» **WHAT TO DO**: Produce a verbatim transcription of the entries, with all pictures omitted.

» **Intrinsic camera parameters**:

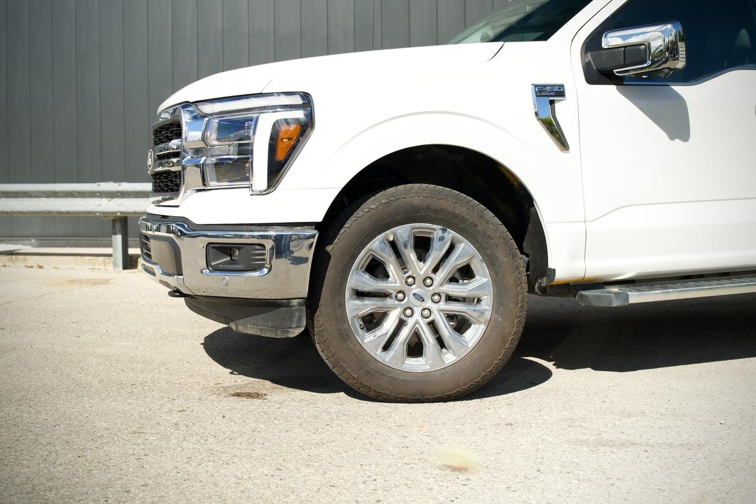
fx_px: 819
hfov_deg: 49.5
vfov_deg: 34.2
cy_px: 255
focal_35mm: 39
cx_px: 388
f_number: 2.8
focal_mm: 24
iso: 250
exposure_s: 1/50
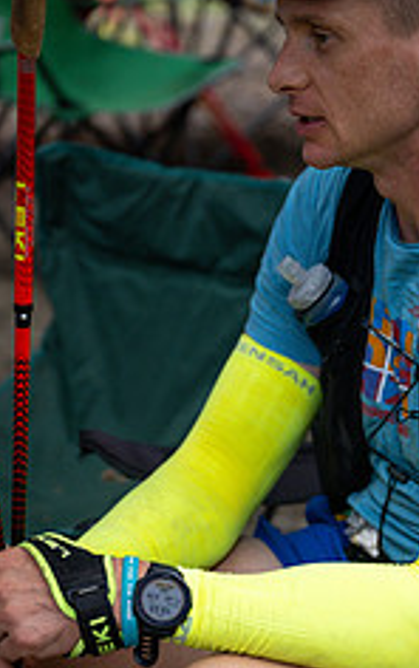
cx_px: 277
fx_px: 2369
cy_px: 405
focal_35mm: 130
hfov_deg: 10.1
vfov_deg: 16.0
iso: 1250
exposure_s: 1/400
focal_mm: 67
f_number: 2.8
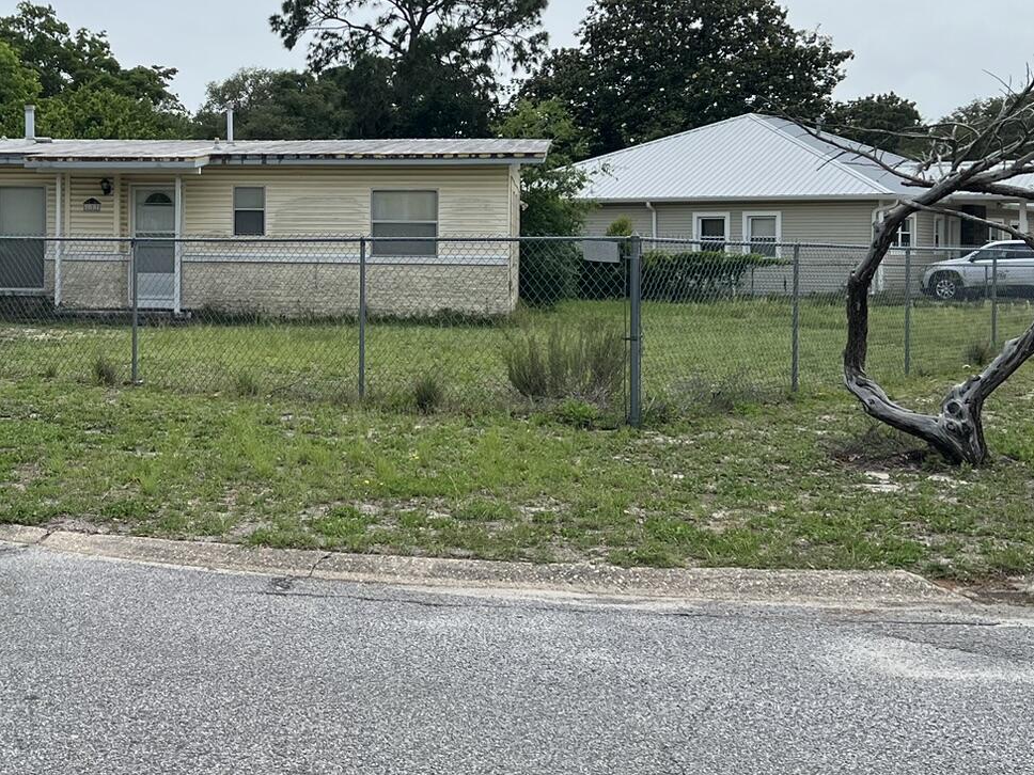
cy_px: 238
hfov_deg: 34.6
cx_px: 341
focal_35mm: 55
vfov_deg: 26.4
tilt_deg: +0.0
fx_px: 1643
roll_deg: +0.0
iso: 50
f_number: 1.5
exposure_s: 1/7463
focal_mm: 5.7
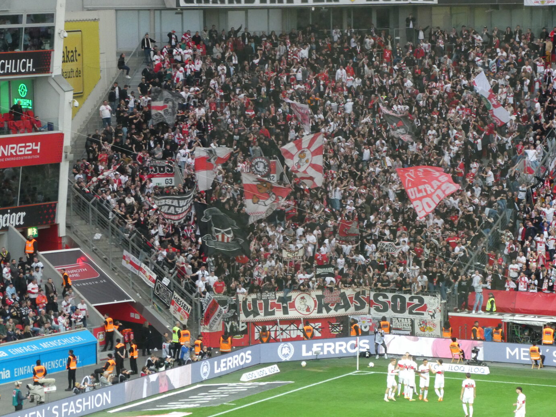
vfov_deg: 9.5
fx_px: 2522
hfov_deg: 12.6
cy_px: 226
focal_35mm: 157
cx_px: 303
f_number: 5.3
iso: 500
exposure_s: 1/80
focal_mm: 24.2
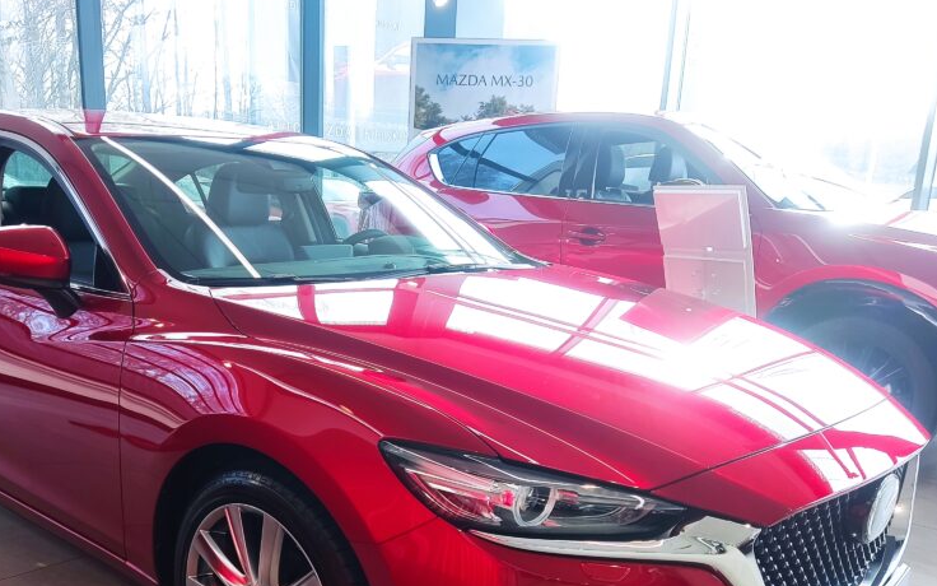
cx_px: 360
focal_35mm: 36
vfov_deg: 34.4
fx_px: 919
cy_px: 457
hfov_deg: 53.5
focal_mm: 4.71
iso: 53
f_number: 1.79
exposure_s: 1/100
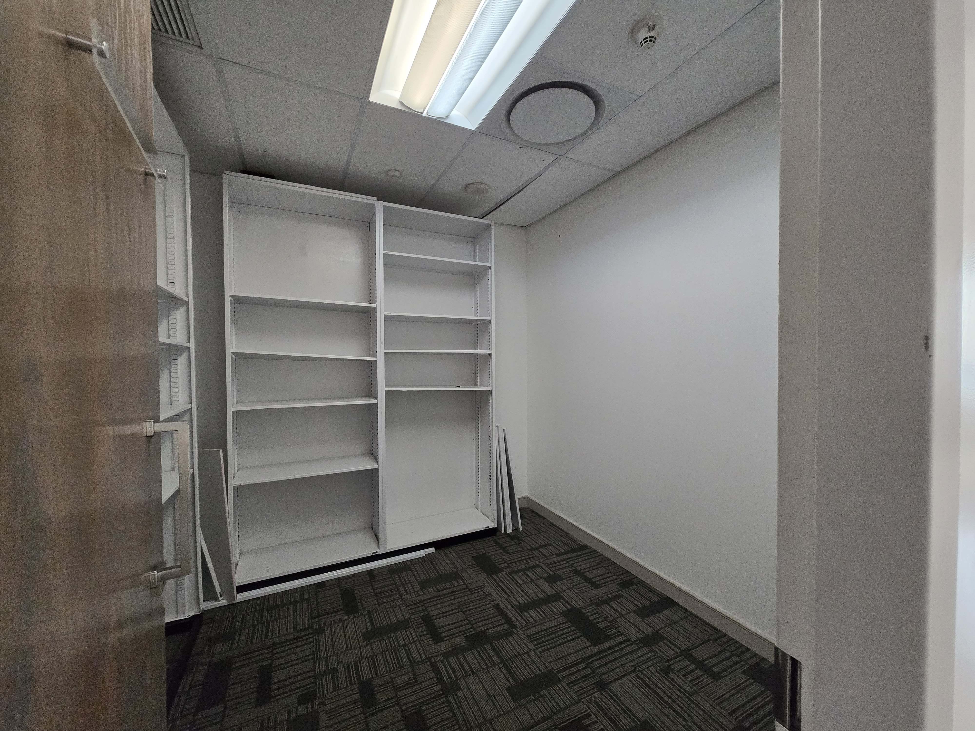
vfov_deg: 89.9
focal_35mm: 13
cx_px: 488
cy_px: 366
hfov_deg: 106.2
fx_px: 366
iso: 500
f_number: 2.2
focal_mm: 1.7
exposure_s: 1/100
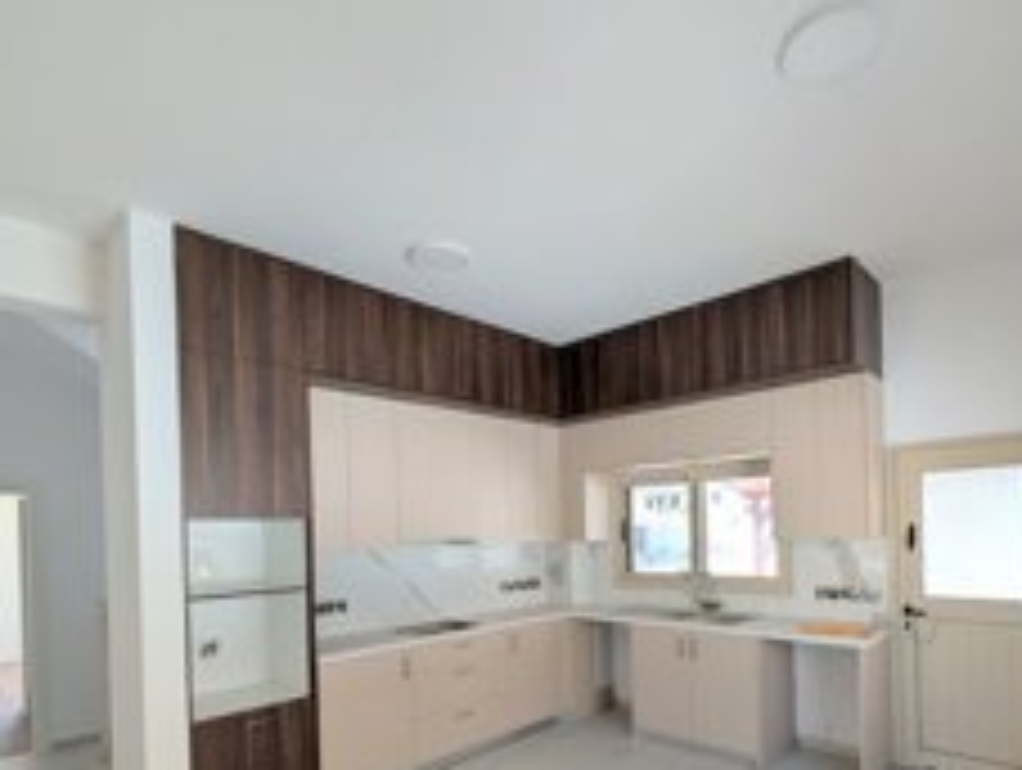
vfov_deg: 66.4
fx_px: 562
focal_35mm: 19
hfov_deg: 83.9
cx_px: 592
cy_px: 531
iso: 68
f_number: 1.7
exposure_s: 1/364
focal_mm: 2.02
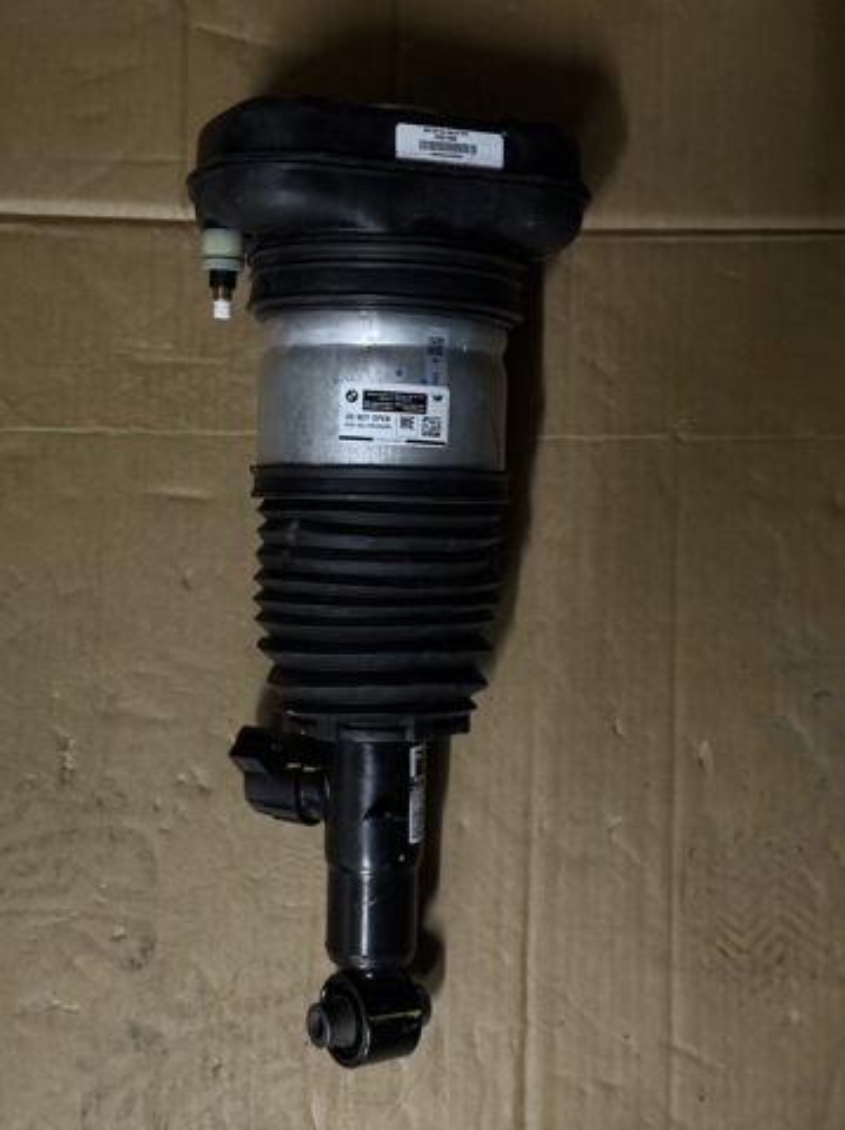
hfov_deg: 30.2
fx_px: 1565
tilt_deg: -86.5
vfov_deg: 39.7
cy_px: 565
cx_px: 422
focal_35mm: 48
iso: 640
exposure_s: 1/30
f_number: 1.78
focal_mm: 6.76
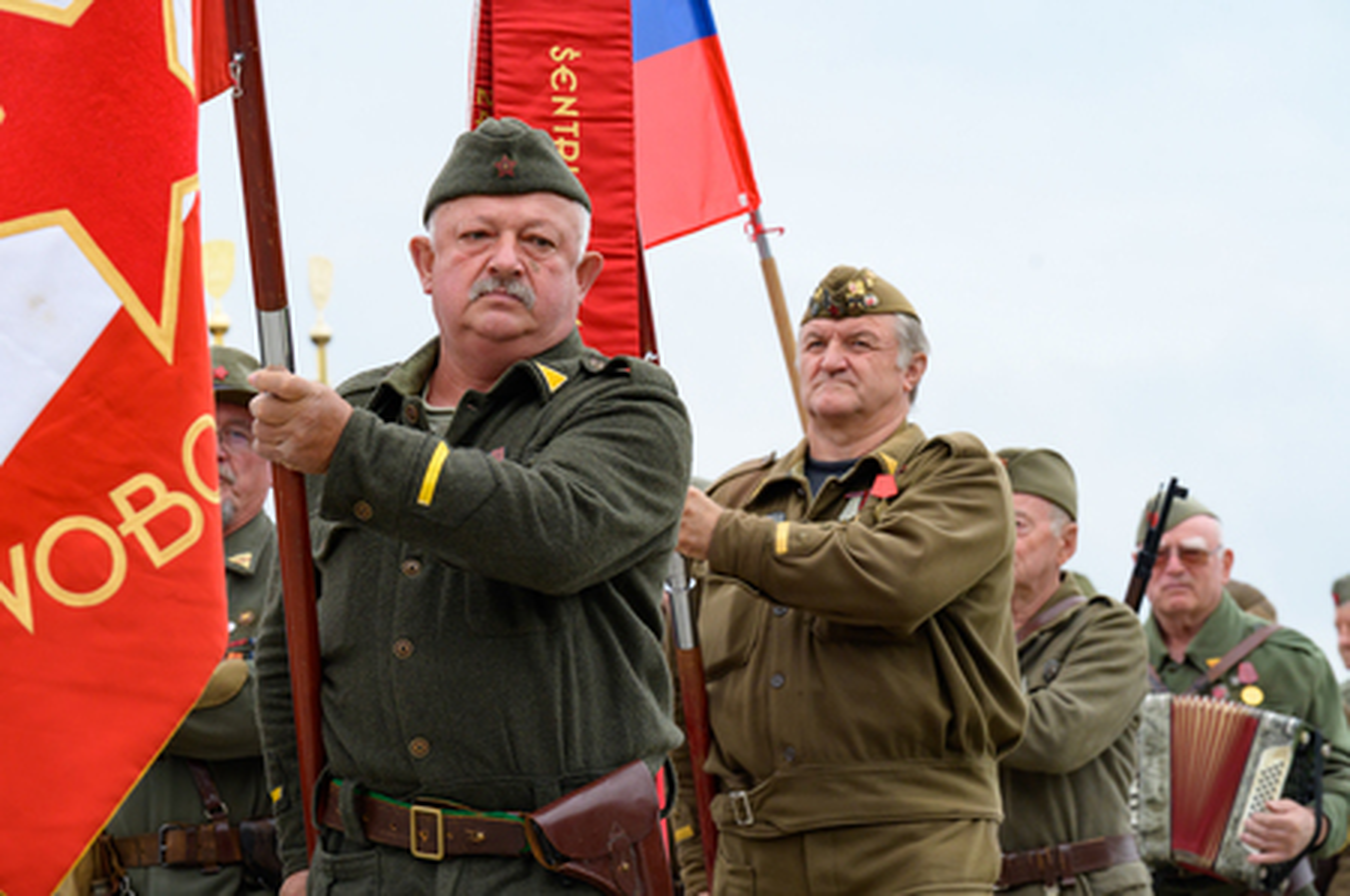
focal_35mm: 120
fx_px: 4495
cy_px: 448
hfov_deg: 17.1
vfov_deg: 11.4
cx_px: 675
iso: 800
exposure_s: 1/1000
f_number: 7.1
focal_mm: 120
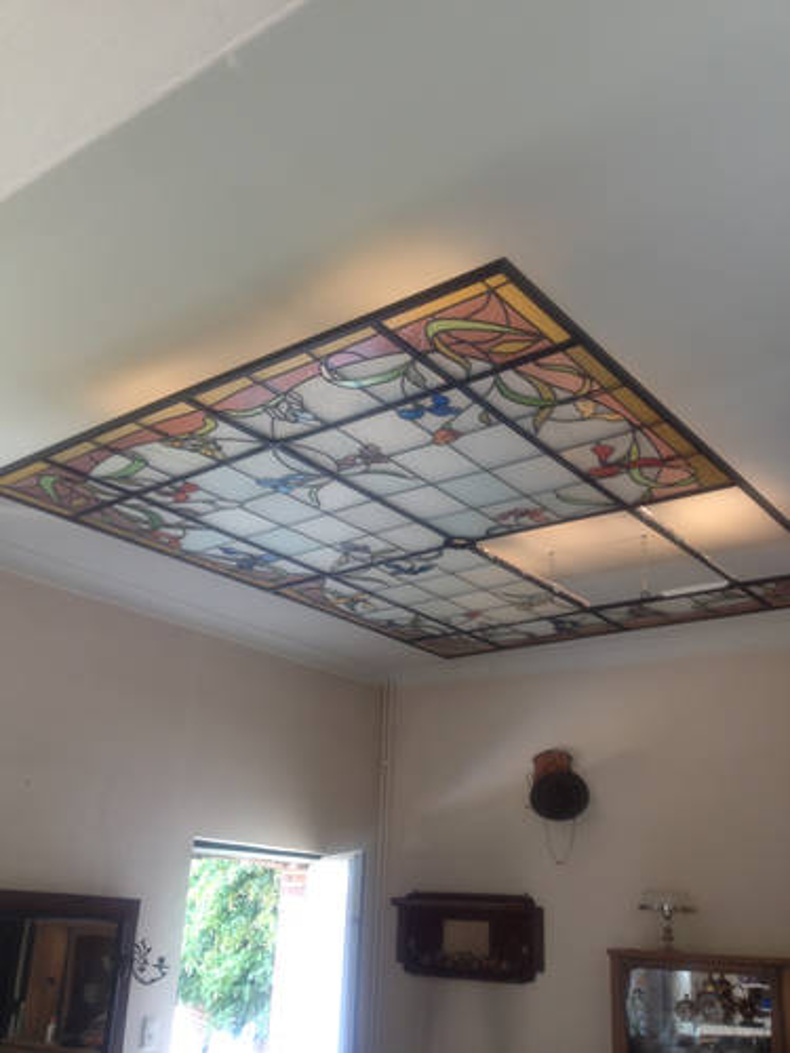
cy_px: 526
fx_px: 1065
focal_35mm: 35
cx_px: 395
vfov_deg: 52.6
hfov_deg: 40.7
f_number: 2.4
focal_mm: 4.28
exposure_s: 1/24
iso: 50
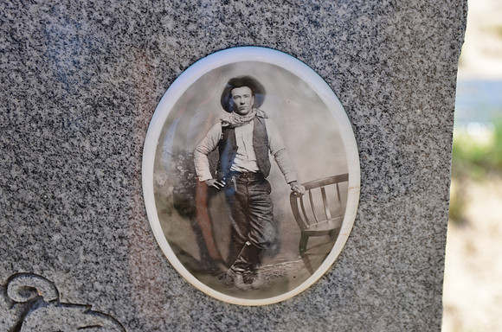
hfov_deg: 24.7
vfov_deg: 16.5
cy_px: 166
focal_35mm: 82
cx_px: 251
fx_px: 1148
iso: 200
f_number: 8
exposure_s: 1/250
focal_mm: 55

» **PROBLEM SOLUTION**:
fx_px: 819
hfov_deg: 49.5
vfov_deg: 34.2
cy_px: 255
focal_35mm: 39
cx_px: 388
f_number: 2.8
focal_mm: 24
iso: 250
exposure_s: 1/50
cx_px: 277
fx_px: 2369
cy_px: 405
focal_35mm: 130
hfov_deg: 10.1
vfov_deg: 16.0
iso: 1250
exposure_s: 1/400
focal_mm: 67
f_number: 2.8
cy_px: 238
hfov_deg: 34.6
cx_px: 341
focal_35mm: 55
vfov_deg: 26.4
tilt_deg: +0.0
fx_px: 1643
roll_deg: +0.0
iso: 50
f_number: 1.5
exposure_s: 1/7463
focal_mm: 5.7
vfov_deg: 9.5
fx_px: 2522
hfov_deg: 12.6
cy_px: 226
focal_35mm: 157
cx_px: 303
f_number: 5.3
iso: 500
exposure_s: 1/80
focal_mm: 24.2
cx_px: 360
focal_35mm: 36
vfov_deg: 34.4
fx_px: 919
cy_px: 457
hfov_deg: 53.5
focal_mm: 4.71
iso: 53
f_number: 1.79
exposure_s: 1/100
vfov_deg: 89.9
focal_35mm: 13
cx_px: 488
cy_px: 366
hfov_deg: 106.2
fx_px: 366
iso: 500
f_number: 2.2
focal_mm: 1.7
exposure_s: 1/100
vfov_deg: 66.4
fx_px: 562
focal_35mm: 19
hfov_deg: 83.9
cx_px: 592
cy_px: 531
iso: 68
f_number: 1.7
exposure_s: 1/364
focal_mm: 2.02
hfov_deg: 30.2
fx_px: 1565
tilt_deg: -86.5
vfov_deg: 39.7
cy_px: 565
cx_px: 422
focal_35mm: 48
iso: 640
exposure_s: 1/30
f_number: 1.78
focal_mm: 6.76
focal_35mm: 120
fx_px: 4495
cy_px: 448
hfov_deg: 17.1
vfov_deg: 11.4
cx_px: 675
iso: 800
exposure_s: 1/1000
f_number: 7.1
focal_mm: 120
cy_px: 526
fx_px: 1065
focal_35mm: 35
cx_px: 395
vfov_deg: 52.6
hfov_deg: 40.7
f_number: 2.4
focal_mm: 4.28
exposure_s: 1/24
iso: 50
hfov_deg: 24.7
vfov_deg: 16.5
cy_px: 166
focal_35mm: 82
cx_px: 251
fx_px: 1148
iso: 200
f_number: 8
exposure_s: 1/250
focal_mm: 55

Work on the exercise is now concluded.